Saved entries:
-*-

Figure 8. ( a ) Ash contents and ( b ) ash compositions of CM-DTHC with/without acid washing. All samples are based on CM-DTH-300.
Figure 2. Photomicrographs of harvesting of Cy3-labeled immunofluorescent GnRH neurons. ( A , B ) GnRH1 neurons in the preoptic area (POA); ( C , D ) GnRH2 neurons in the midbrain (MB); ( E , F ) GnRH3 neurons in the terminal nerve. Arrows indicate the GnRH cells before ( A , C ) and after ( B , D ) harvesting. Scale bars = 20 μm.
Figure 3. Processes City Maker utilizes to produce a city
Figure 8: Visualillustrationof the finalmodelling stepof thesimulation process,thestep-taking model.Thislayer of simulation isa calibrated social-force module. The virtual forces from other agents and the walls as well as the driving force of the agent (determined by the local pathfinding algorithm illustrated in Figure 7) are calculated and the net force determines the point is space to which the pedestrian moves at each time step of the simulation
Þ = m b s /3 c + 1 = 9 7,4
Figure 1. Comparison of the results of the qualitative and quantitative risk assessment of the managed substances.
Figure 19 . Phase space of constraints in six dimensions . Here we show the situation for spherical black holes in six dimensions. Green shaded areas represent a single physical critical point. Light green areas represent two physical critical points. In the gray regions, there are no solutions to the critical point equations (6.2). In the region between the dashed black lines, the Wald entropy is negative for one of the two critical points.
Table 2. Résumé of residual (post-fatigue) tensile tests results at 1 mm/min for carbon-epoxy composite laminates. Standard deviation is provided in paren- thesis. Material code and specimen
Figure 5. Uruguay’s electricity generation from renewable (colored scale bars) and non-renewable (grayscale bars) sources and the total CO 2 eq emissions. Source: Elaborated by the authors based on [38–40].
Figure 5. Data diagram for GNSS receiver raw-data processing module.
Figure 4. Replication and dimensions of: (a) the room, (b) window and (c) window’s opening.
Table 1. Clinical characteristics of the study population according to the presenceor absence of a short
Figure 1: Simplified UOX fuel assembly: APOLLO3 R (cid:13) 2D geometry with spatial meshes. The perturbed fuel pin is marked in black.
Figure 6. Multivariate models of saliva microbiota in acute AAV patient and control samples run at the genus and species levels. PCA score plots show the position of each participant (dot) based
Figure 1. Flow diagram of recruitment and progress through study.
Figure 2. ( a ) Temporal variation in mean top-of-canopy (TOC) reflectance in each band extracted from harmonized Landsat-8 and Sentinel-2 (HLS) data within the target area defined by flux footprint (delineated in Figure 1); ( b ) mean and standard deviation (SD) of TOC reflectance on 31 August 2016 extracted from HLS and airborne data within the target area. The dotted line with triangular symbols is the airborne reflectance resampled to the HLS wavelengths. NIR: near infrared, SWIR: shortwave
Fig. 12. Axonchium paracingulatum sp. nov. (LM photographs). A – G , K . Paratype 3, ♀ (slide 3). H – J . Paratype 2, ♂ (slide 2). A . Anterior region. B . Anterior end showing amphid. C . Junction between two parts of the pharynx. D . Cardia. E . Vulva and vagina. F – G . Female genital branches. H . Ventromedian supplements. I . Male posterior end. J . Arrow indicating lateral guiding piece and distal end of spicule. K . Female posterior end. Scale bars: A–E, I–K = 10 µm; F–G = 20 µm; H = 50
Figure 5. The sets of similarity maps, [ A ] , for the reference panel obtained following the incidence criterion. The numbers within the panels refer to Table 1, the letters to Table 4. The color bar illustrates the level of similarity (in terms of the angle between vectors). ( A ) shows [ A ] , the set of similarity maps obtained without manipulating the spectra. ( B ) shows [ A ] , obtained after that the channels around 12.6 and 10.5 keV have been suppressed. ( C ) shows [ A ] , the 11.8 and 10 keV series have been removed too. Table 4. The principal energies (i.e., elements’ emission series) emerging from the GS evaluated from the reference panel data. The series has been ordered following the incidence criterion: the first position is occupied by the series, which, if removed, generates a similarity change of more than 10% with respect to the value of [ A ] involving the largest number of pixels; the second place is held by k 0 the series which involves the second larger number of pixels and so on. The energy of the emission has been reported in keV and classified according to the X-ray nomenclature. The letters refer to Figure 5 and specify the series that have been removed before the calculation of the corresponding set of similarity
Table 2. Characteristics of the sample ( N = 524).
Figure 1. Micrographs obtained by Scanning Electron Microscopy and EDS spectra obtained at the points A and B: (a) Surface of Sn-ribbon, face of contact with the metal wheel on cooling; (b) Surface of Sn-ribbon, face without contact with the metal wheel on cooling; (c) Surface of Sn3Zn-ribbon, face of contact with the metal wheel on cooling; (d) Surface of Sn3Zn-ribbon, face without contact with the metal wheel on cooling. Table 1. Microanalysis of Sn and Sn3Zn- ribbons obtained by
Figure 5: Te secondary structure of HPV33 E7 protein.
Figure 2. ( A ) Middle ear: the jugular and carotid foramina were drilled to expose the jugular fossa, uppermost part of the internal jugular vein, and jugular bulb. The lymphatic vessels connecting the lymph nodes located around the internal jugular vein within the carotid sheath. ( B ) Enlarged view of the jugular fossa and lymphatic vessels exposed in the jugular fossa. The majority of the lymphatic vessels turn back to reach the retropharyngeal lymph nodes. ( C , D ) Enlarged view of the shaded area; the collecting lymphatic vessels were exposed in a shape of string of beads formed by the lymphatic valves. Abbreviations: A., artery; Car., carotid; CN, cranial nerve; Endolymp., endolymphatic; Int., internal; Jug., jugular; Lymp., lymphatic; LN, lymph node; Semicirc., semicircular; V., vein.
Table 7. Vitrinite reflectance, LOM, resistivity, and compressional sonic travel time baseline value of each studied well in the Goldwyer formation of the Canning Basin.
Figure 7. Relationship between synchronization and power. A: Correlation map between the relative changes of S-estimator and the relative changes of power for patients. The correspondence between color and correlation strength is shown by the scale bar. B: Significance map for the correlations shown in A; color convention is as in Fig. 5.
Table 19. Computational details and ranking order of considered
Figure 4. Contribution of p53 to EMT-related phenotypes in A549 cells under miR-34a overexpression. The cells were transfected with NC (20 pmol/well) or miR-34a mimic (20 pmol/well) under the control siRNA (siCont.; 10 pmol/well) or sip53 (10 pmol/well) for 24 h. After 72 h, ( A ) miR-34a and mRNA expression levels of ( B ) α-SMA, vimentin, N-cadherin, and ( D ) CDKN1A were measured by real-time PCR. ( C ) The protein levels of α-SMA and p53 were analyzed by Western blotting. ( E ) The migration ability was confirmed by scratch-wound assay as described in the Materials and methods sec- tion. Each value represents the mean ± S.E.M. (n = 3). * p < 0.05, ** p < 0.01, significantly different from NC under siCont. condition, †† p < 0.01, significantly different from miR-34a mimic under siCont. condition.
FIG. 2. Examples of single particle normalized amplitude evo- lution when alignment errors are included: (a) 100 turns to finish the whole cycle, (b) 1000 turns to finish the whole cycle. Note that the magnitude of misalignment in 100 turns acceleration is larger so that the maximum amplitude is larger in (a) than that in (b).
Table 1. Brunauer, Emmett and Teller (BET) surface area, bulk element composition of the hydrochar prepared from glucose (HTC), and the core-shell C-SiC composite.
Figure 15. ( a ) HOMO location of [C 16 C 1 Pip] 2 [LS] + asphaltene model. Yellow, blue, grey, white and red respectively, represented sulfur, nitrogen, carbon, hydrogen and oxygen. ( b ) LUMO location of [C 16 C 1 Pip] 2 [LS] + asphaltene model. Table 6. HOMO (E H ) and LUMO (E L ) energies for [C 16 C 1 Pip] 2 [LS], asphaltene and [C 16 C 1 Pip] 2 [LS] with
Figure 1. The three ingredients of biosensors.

-*-

● **Work item**
Exact retyping of every entry is required.

● **Completed exercise**
Figure 8. ( a ) Ash contents and ( b ) ash compositions of CM-DTHC with/without acid washing. All samples are based on CM-DTH-300.
Figure 2. Photomicrographs of harvesting of Cy3-labeled immunofluorescent GnRH neurons. ( A , B ) GnRH1 neurons in the preoptic area (POA); ( C , D ) GnRH2 neurons in the midbrain (MB); ( E , F ) GnRH3 neurons in the terminal nerve. Arrows indicate the GnRH cells before ( A , C ) and after ( B , D ) harvesting. Scale bars = 20 μm.
Figure 3. Processes City Maker utilizes to produce a city
Figure 8: Visualillustrationof the finalmodelling stepof thesimulation process,thestep-taking model.Thislayer of simulation isa calibrated social-force module. The virtual forces from other agents and the walls as well as the driving force of the agent (determined by the local pathfinding algorithm illustrated in Figure 7) are calculated and the net force determines the point is space to which the pedestrian moves at each time step of the simulation
Þ = m b s /3 c + 1 = 9 7,4
Figure 1. Comparison of the results of the qualitative and quantitative risk assessment of the managed substances.
Figure 19 . Phase space of constraints in six dimensions . Here we show the situation for spherical black holes in six dimensions. Green shaded areas represent a single physical critical point. Light green areas represent two physical critical points. In the gray regions, there are no solutions to the critical point equations (6.2). In the region between the dashed black lines, the Wald entropy is negative for one of the two critical points.
Table 2. Résumé of residual (post-fatigue) tensile tests results at 1 mm/min for carbon-epoxy composite laminates. Standard deviation is provided in paren- thesis. Material code and specimen
Figure 5. Uruguay’s electricity generation from renewable (colored scale bars) and non-renewable (grayscale bars) sources and the total CO 2 eq emissions. Source: Elaborated by the authors based on [38–40].
Figure 5. Data diagram for GNSS receiver raw-data processing module.
Figure 4. Replication and dimensions of: (a) the room, (b) window and (c) window’s opening.
Table 1. Clinical characteristics of the study population according to the presenceor absence of a short
Figure 1: Simplified UOX fuel assembly: APOLLO3 R (cid:13) 2D geometry with spatial meshes. The perturbed fuel pin is marked in black.
Figure 6. Multivariate models of saliva microbiota in acute AAV patient and control samples run at the genus and species levels. PCA score plots show the position of each participant (dot) based
Figure 1. Flow diagram of recruitment and progress through study.
Figure 2. ( a ) Temporal variation in mean top-of-canopy (TOC) reflectance in each band extracted from harmonized Landsat-8 and Sentinel-2 (HLS) data within the target area defined by flux footprint (delineated in Figure 1); ( b ) mean and standard deviation (SD) of TOC reflectance on 31 August 2016 extracted from HLS and airborne data within the target area. The dotted line with triangular symbols is the airborne reflectance resampled to the HLS wavelengths. NIR: near infrared, SWIR: shortwave
Fig. 12. Axonchium paracingulatum sp. nov. (LM photographs). A – G , K . Paratype 3, ♀ (slide 3). H – J . Paratype 2, ♂ (slide 2). A . Anterior region. B . Anterior end showing amphid. C . Junction between two parts of the pharynx. D . Cardia. E . Vulva and vagina. F – G . Female genital branches. H . Ventromedian supplements. I . Male posterior end. J . Arrow indicating lateral guiding piece and distal end of spicule. K . Female posterior end. Scale bars: A–E, I–K = 10 µm; F–G = 20 µm; H = 50
Figure 5. The sets of similarity maps, [ A ] , for the reference panel obtained following the incidence criterion. The numbers within the panels refer to Table 1, the letters to Table 4. The color bar illustrates the level of similarity (in terms of the angle between vectors). ( A ) shows [ A ] , the set of similarity maps obtained without manipulating the spectra. ( B ) shows [ A ] , obtained after that the channels around 12.6 and 10.5 keV have been suppressed. ( C ) shows [ A ] , the 11.8 and 10 keV series have been removed too. Table 4. The principal energies (i.e., elements’ emission series) emerging from the GS evaluated from the reference panel data. The series has been ordered following the incidence criterion: the first position is occupied by the series, which, if removed, generates a similarity change of more than 10% with respect to the value of [ A ] involving the largest number of pixels; the second place is held by k 0 the series which involves the second larger number of pixels and so on. The energy of the emission has been reported in keV and classified according to the X-ray nomenclature. The letters refer to Figure 5 and specify the series that have been removed before the calculation of the corresponding set of similarity
Table 2. Characteristics of the sample ( N = 524).
Figure 1. Micrographs obtained by Scanning Electron Microscopy and EDS spectra obtained at the points A and B: (a) Surface of Sn-ribbon, face of contact with the metal wheel on cooling; (b) Surface of Sn-ribbon, face without contact with the metal wheel on cooling; (c) Surface of Sn3Zn-ribbon, face of contact with the metal wheel on cooling; (d) Surface of Sn3Zn-ribbon, face without contact with the metal wheel on cooling. Table 1. Microanalysis of Sn and Sn3Zn- ribbons obtained by
Figure 5: Te secondary structure of HPV33 E7 protein.
Figure 2. ( A ) Middle ear: the jugular and carotid foramina were drilled to expose the jugular fossa, uppermost part of the internal jugular vein, and jugular bulb. The lymphatic vessels connecting the lymph nodes located around the internal jugular vein within the carotid sheath. ( B ) Enlarged view of the jugular fossa and lymphatic vessels exposed in the jugular fossa. The majority of the lymphatic vessels turn back to reach the retropharyngeal lymph nodes. ( C , D ) Enlarged view of the shaded area; the collecting lymphatic vessels were exposed in a shape of string of beads formed by the lymphatic valves. Abbreviations: A., artery; Car., carotid; CN, cranial nerve; Endolymp., endolymphatic; Int., internal; Jug., jugular; Lymp., lymphatic; LN, lymph node; Semicirc., semicircular; V., vein.
Table 7. Vitrinite reflectance, LOM, resistivity, and compressional sonic travel time baseline value of each studied well in the Goldwyer formation of the Canning Basin.
Figure 7. Relationship between synchronization and power. A: Correlation map between the relative changes of S-estimator and the relative changes of power for patients. The correspondence between color and correlation strength is shown by the scale bar. B: Significance map for the correlations shown in A; color convention is as in Fig. 5.
Table 19. Computational details and ranking order of considered
Figure 4. Contribution of p53 to EMT-related phenotypes in A549 cells under miR-34a overexpression. The cells were transfected with NC (20 pmol/well) or miR-34a mimic (20 pmol/well) under the control siRNA (siCont.; 10 pmol/well) or sip53 (10 pmol/well) for 24 h. After 72 h, ( A ) miR-34a and mRNA expression levels of ( B ) α-SMA, vimentin, N-cadherin, and ( D ) CDKN1A were measured by real-time PCR. ( C ) The protein levels of α-SMA and p53 were analyzed by Western blotting. ( E ) The migration ability was confirmed by scratch-wound assay as described in the Materials and methods sec- tion. Each value represents the mean ± S.E.M. (n = 3). * p < 0.05, ** p < 0.01, significantly different from NC under siCont. condition, †† p < 0.01, significantly different from miR-34a mimic under siCont. condition.
FIG. 2. Examples of single particle normalized amplitude evo- lution when alignment errors are included: (a) 100 turns to finish the whole cycle, (b) 1000 turns to finish the whole cycle. Note that the magnitude of misalignment in 100 turns acceleration is larger so that the maximum amplitude is larger in (a) than that in (b).
Table 1. Brunauer, Emmett and Teller (BET) surface area, bulk element composition of the hydrochar prepared from glucose (HTC), and the core-shell C-SiC composite.
Figure 15. ( a ) HOMO location of [C 16 C 1 Pip] 2 [LS] + asphaltene model. Yellow, blue, grey, white and red respectively, represented sulfur, nitrogen, carbon, hydrogen and oxygen. ( b ) LUMO location of [C 16 C 1 Pip] 2 [LS] + asphaltene model. Table 6. HOMO (E H ) and LUMO (E L ) energies for [C 16 C 1 Pip] 2 [LS], asphaltene and [C 16 C 1 Pip] 2 [LS] with
Figure 1. The three ingredients of biosensors.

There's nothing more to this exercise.